* [Records]
-- Opening Marker --
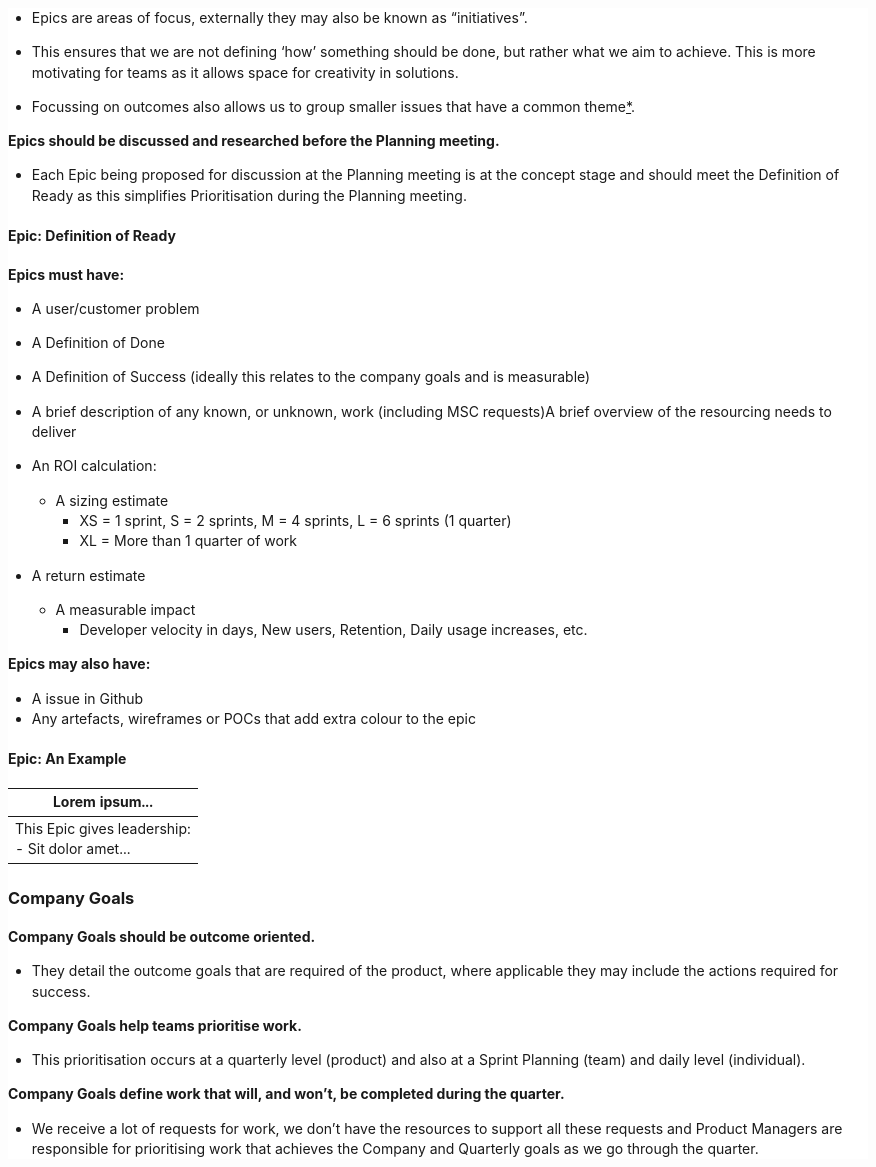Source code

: - Epics are areas of focus, externally they may also be known as “initiatives”.

- This ensures that we are not defining ‘how’ something should be done, but rather what we aim to achieve. This is more motivating for teams as it allows space for creativity in solutions.

- Focussing on outcomes also allows us to group smaller issues that have a common theme[*](https://docs.google.com/document/d/1n2NOXObM4L_SsvHMJ5_Pmun46m_jZza2xU_-g5RBGrI/edit#heading=h.bbvuk5fw6la6).

**Epics should be discussed and researched before the Planning meeting.** 

- Each Epic being proposed for discussion at the Planning meeting is at the concept stage and should meet the Definition of Ready as this simplifies Prioritisation during the Planning meeting.

#### **Epic: Definition of Ready**

**Epics must have:**

- A user/customer problem
- A Definition of Done
- A Definition of Success (ideally this relates to the company goals and is measurable)
- A brief description of any known, or unknown, work (including MSC requests)A brief overview of the resourcing needs to deliver
- An ROI calculation:
  - A sizing estimate
    - XS = 1 sprint, S = 2 sprints, M = 4 sprints, L = 6 sprints (1 quarter)
    - XL = More than 1 quarter of work

- A return estimate
  - A measurable impact 
    - Developer velocity in days, New users, Retention, Daily usage increases, etc.

**Epics may also have:**

- A issue in Github
- Any artefacts, wireframes or POCs that add extra colour to the epic

#### **Epic: An Example**

| **Lorem ipsum...**                                   |
| ---------------------------------------------------- |
| This Epic gives leadership:<br />- Sit dolor amet... |

### **Company Goals**

**Company Goals should be outcome oriented.** 

- They detail the outcome goals that are required of the product, where applicable they may include the actions required for success.

**Company Goals help teams prioritise work.**

- This prioritisation occurs at a quarterly level (product) and also at a Sprint Planning (team) and daily level (individual).

**Company Goals define work that will, and won’t, be completed during the quarter.**

- We receive a lot of requests for work, we don’t have the resources to support all these requests and Product Managers are responsible for prioritising work that achieves the Company and Quarterly goals as we go through the quarter.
-- Closing Marker --
* [What to work on] Where the listing above has a line with "#### **Epic: Definition of Ready**", start there, and output every line exactly through the line with "- A sizing estimate", which is also included.

* [Problem solution]
#### **Epic: Definition of Ready**

**Epics must have:**

- A user/customer problem
- A Definition of Done
- A Definition of Success (ideally this relates to the company goals and is measurable)
- A brief description of any known, or unknown, work (including MSC requests)A brief overview of the resourcing needs to deliver
- An ROI calculation:
  - A sizing estimate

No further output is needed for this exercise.